縄文早期の対馬が眠る
ひと山越せば伊奈というところに越高はある。その「高い所(山)を越す」がここの地名の由来という説もある。伊奈までは道なりで1.5km弱。かつては70mほど登って山を越えたが、現在はトンネルがある。
対馬最古の遺跡といわれる越高遺跡は、伊奈に向かう道を左に、つまり西にそれ、海岸を岬の方にしばらく歩いた辺りにある。1976年(昭和51年)に発見され、発掘調査によって縄文早期末、前期初頭の土器・石器・黒曜石が出土。さらにそこから100mほど離れた海岸近くからは縄文前期前葉から後葉にかけての土器や石器が発見された。
韓国系土器と縄文土器の混在
ふたつの遺跡の調査を総合して言えることは、縄文前期も早いうちは韓国系の土器が多く、次第に九州系の土器が増え、前期末には韓国系土器が再度盛り返していること。石器に関しては、黒曜石とそれを加工した、北九州でよくみられる大型の石鏃(矢じり)が出土。黒曜石の大半は佐賀県伊万里産で、同様の黒曜石と九州系の土器が韓国の同時代遺跡から発見されており、紀元前4000年、つまり6000年前から大陸と日本列島の間に、対馬を挟んで交流があったことが確認された。

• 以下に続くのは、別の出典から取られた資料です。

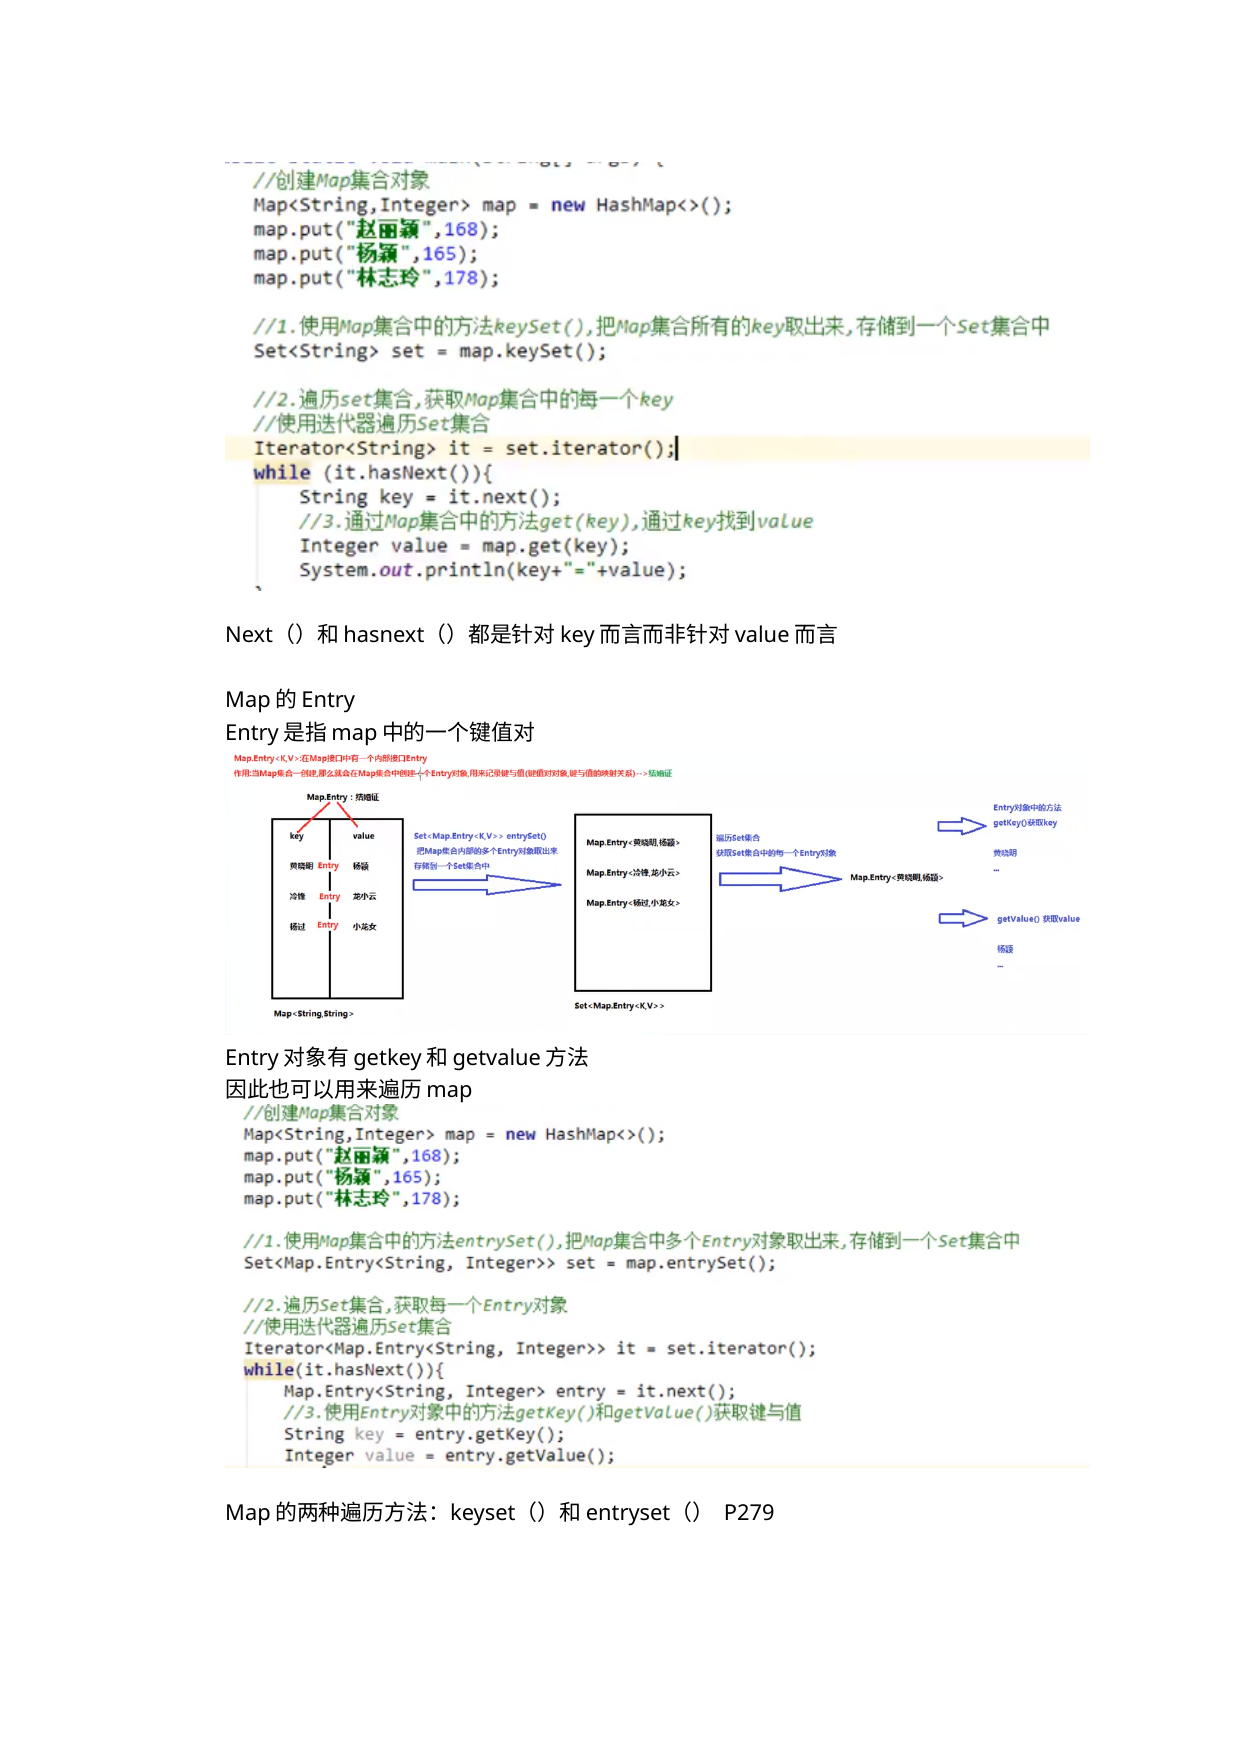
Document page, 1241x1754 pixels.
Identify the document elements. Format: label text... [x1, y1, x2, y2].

text Map的两种遍历方法：keyset（）和entryset（） P279 [225, 1494, 1053, 1527]
picture [225, 1104, 1091, 1468]
picture [225, 162, 1091, 591]
text Next（）和hasnext（）都是针对key而言而非针对value而言 [225, 617, 1053, 649]
text Map的Entry [225, 682, 1053, 714]
text Entry对象有getkey和getvalue方法 [225, 1039, 1053, 1072]
picture [225, 747, 1091, 1035]
text Entry是指map中的一个键值对 [225, 714, 1053, 747]
text 因此也可以用来遍历map [225, 1072, 1053, 1104]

遺跡を背に海の方を眺めると、おそらく6000年前もこうであったろうという風景が広がる。古の人はどのような精神でこの風景を眺めただろうか。
伝統的に農業の村だが
越高には船が少ない。かといって土地も多いわけではない。しかしこの辺では、越高は農業の村として知られている。この村の人たちは近隣の村を開田し、そこを耕すことで自分たちの農業を維持してきた。しかし今はその農業を継ぐ者が減り、他所の家に収穫の一部を払い、耕してもらっている家が多いという。